Defence barrister Ken Fleming QC told the jury there was insufficient evidence to prove his client caused the death of 75-year-old Mervyn Morris after he removed part of his colon in an attempt to address rectal bleeding in 2003.

He said Patel had an "honest and reasonable belief" that the operation at the Bundaberg Base Hospital was necessary, and his actions were supported by a number of expert witnesses.

He urged the jury to treat with caution evidence from crown witnesses who used "the luxury of hindsight" to criticise Patel's decision to operate.

"Dr Patel didn't have that luxury," he said.
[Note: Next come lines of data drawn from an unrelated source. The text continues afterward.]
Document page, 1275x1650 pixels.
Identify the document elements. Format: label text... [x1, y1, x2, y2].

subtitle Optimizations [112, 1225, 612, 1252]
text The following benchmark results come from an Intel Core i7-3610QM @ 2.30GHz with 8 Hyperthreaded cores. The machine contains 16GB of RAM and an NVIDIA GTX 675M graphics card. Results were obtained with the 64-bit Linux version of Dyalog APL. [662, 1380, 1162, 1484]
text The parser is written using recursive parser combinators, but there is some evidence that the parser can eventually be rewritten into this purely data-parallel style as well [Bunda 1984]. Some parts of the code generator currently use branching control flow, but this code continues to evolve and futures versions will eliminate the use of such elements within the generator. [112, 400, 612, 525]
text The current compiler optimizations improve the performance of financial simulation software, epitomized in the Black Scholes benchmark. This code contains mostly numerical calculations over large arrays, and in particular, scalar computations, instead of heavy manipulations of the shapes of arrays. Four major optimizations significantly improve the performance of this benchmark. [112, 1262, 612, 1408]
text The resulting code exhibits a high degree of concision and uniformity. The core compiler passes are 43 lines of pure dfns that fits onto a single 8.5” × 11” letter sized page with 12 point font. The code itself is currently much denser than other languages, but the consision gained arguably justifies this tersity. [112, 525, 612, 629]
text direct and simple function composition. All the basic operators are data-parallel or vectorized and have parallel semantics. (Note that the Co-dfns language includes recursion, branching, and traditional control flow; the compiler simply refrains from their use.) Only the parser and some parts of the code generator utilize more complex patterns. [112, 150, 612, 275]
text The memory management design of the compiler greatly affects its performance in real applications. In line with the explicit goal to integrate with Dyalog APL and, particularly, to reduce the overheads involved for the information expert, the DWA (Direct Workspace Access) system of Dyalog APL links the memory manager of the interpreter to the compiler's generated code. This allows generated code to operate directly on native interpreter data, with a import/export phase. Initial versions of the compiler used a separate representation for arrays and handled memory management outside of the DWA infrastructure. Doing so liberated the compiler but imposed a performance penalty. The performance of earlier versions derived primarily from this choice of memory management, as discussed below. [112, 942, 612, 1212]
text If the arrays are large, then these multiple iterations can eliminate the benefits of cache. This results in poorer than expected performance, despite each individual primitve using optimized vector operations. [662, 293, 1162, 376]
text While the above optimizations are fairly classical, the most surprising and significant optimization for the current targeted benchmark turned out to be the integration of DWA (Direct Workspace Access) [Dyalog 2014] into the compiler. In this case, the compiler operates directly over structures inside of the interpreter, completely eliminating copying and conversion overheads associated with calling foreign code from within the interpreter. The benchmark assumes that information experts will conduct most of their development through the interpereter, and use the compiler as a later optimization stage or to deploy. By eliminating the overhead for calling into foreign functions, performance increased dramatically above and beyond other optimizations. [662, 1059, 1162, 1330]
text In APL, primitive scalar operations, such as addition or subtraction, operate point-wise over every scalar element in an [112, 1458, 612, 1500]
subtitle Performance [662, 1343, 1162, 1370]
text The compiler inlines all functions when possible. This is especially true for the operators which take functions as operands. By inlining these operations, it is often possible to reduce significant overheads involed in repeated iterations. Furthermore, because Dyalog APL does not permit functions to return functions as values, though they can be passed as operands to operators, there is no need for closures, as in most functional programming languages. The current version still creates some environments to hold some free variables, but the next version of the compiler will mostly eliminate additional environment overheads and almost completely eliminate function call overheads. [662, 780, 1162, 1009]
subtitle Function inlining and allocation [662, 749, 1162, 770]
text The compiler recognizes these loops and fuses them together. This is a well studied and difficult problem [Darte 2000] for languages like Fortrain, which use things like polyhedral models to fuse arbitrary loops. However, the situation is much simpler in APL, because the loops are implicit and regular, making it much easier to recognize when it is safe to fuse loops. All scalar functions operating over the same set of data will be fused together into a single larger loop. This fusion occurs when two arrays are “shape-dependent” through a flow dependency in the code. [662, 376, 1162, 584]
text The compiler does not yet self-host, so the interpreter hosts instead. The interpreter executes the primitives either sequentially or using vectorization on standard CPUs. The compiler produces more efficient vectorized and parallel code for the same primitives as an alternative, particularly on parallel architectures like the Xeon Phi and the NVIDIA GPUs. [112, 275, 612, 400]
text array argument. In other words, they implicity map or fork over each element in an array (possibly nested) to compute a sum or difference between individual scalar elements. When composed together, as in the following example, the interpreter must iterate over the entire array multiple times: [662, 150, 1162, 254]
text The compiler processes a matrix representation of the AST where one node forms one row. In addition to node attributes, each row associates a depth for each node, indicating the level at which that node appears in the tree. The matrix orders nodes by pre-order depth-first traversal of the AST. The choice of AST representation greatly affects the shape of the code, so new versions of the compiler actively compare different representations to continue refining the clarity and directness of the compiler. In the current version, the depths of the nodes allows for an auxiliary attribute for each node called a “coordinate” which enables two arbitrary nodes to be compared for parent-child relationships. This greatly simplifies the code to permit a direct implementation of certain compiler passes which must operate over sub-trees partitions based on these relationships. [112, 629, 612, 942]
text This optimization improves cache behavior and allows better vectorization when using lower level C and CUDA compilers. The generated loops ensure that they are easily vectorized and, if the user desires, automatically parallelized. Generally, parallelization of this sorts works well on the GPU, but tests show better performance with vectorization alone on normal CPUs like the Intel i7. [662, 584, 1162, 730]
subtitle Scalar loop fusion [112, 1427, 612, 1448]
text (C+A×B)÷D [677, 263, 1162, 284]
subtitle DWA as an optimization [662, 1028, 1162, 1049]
"He was making decisions as a very busy surgeon in a busy hospital where he had numerous patients."

However, prosecutor Peter Davis SC urged the jury to convict Patel, saying he had breached his duty of care by performing an inappropriate operation on a man who was too sick to survive surgery.

Mr Davis said only two of six surgeons who gave evidence supported Patel's actions, and one of those witnesses was Patel himself.

Mr Davis said Patel misdiagnosed the cause of Mr Morris's bleeding, misjudged the risks, ignored the patient's other health factors and provided inadequate post-operative care.

He said the behaviour was negligent and caused a patient's death.

The jury is expected to retire on Monday.